One article I read a few months back explained that women with only sons die earlier than women with daughters. Glad to know my sons are killing me slowly. Thanks soooo much for confirming this.
Another article on the challenges faced by an aging population claimed that the only sure way to know you will be cared for in your old age, is to have at least two daughters. Plus lots of money.
Well skippity doo dah, I've got neither of those. Jeff and I will have to shake off the dementia as long as possible so we can haul our own creaky bones to doctor appointments and cook up something soft and bland to spoon-feed each other for supper.
I've got something to say to the world of social researchers and the media outlets who are airing this stuff: I'm not sure if you are in cahoots with the makers of princess dress-ups, tutu crinolines, and those ubiquitous baby headbands with giant flower embellishments, or if you have some other agenda; but this mom of only boys doesn't care to hear your reports which declare that families like mine are deficient.
This is not China or India: people in these parts value and cherish their daughters, so I'm not sure if this is the motivation for these studies and this slant in reporting. Is it some sort of ancillary feminist reasoning, to make families without baby girls seem inadequate? No comprendo.
Seriously, if a mom of boys wants to feel marginalized, she need not read these types of articles. All she has to do is walk into a baby boutique and be bombarded with heaps of girly ensembles as she searches for the scant stock of boy clothes. When I was pregnant with my toddler, I entered such a store and, baffled, asked the salesperson where the baby boy clothes were located. She said (I quote), "There is that one rack by the door, and this one rack right here with these little white shirts and ties."

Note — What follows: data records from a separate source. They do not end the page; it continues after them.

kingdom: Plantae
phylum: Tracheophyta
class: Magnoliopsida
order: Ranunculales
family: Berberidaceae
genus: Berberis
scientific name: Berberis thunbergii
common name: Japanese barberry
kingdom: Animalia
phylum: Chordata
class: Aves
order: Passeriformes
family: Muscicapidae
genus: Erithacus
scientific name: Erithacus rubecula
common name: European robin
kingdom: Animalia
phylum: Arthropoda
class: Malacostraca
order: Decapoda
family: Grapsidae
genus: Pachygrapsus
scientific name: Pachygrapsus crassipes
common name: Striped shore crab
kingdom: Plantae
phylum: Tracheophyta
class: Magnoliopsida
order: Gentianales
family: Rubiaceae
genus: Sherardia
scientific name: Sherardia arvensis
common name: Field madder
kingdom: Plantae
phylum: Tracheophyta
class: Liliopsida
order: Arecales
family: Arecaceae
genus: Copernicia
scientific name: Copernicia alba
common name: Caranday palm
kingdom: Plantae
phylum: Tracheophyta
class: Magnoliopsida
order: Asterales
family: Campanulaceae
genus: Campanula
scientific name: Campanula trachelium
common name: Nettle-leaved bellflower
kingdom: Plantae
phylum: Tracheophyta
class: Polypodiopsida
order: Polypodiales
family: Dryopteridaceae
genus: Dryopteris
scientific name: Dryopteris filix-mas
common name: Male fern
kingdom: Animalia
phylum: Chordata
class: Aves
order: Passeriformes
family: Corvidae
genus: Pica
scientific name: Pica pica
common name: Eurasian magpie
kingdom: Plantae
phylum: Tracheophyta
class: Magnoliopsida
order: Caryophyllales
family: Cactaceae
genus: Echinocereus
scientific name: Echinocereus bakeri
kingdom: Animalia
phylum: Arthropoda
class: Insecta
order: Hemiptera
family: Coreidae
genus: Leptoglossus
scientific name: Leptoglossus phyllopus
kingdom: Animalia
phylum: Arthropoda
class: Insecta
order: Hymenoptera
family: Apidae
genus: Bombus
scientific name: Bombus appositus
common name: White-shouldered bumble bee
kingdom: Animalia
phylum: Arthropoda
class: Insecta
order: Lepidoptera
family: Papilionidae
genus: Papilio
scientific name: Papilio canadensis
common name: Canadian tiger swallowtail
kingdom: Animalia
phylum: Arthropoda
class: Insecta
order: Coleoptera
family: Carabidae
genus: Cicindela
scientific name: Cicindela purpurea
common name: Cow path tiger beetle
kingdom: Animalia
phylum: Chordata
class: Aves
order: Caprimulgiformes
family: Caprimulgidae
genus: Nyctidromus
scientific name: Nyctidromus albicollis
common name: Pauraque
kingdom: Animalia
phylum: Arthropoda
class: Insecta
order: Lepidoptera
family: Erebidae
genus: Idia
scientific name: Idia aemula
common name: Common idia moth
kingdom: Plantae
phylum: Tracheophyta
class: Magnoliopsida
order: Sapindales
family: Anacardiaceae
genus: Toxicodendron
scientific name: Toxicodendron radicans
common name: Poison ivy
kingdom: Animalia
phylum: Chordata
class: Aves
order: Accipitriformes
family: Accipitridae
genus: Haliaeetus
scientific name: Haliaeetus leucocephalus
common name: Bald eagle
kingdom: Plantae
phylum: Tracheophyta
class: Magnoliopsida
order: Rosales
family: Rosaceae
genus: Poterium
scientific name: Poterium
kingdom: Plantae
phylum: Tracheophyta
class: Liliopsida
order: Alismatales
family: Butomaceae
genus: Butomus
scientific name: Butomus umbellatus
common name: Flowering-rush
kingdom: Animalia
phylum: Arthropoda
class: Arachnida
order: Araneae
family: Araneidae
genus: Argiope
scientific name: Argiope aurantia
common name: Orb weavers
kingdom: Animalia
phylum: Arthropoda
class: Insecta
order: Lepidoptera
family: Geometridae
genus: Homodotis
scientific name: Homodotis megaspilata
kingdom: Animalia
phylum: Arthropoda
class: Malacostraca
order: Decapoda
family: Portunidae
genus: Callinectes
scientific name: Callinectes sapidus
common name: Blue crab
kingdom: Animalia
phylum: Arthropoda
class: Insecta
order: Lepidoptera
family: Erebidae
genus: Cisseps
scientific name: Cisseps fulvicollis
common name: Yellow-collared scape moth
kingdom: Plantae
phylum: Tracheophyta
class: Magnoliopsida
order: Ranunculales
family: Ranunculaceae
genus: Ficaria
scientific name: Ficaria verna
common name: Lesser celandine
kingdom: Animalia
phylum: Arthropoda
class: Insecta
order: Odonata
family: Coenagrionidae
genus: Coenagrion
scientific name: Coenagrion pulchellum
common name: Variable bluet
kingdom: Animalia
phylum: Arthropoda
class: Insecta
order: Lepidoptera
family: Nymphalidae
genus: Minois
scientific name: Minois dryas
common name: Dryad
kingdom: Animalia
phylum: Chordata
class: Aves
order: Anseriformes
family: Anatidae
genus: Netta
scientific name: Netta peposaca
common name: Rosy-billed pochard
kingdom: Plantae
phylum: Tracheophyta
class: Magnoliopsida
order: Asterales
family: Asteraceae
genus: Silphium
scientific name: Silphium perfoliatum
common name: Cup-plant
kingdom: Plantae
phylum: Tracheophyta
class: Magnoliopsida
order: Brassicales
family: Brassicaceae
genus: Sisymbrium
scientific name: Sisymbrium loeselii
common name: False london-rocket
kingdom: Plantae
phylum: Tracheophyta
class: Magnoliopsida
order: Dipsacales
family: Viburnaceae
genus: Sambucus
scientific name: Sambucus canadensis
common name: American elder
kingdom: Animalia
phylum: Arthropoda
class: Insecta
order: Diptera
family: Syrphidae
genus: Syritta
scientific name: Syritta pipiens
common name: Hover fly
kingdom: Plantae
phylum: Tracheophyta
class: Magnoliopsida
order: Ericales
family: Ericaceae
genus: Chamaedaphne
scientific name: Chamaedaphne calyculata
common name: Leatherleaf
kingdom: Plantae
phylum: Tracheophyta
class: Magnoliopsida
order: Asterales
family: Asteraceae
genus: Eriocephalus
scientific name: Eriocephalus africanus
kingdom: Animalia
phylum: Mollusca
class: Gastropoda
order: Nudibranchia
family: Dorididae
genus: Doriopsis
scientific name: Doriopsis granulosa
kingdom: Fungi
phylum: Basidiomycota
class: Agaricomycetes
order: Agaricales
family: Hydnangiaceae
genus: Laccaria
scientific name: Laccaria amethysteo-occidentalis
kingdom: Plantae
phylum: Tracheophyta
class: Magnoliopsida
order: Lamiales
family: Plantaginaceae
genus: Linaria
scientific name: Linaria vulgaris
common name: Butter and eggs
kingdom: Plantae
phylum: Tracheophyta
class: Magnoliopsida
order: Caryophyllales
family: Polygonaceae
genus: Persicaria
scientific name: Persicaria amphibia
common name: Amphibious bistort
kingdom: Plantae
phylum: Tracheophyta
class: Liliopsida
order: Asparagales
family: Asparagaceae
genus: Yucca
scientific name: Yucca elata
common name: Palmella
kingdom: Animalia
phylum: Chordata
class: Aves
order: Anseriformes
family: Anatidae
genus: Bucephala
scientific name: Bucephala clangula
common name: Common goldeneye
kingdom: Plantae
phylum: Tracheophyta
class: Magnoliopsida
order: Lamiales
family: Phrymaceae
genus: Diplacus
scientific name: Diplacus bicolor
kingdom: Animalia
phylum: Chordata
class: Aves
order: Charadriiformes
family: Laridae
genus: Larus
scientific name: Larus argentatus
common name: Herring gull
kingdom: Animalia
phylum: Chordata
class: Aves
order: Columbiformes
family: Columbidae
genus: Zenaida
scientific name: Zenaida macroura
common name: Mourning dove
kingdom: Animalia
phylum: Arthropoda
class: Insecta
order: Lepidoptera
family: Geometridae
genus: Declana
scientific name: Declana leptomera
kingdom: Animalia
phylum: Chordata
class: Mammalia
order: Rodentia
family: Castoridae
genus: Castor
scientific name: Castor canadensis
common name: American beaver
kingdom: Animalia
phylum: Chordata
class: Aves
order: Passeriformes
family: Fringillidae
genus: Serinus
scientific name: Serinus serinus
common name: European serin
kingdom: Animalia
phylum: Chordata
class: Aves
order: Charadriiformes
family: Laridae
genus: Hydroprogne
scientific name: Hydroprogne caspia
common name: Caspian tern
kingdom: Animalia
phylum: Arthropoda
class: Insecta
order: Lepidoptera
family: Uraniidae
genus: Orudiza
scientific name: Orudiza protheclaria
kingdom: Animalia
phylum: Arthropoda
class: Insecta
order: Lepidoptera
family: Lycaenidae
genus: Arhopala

Well press my laundry. I had the option of blue onesies or crisp dress shirts for my newborn.
Maybe the media isn't conspiring to attack the all-boy family. Maybe I am merely sensitive to things which point out how girls are superior at caring and are supremely fun to dress, while boys apparently abandon their elderly parents, to whose demise they have heavily contributed.
I love my incredibly complicated posse of small men. They are plenty complex and (once they reach opinionated preschool age) impossible to dress in cute, mom-designed ensembles anyway. They challenge me like nothing else I've ever experienced.
But we are a real family too, even if I am the lone girl. And we honestly face enough challenges with cognitive delays and behavior issues without hearing from experts that as parents of "just" boys, we are surely doomed.
This is my all-boy family, and I don't find us lacking. Except in tutus.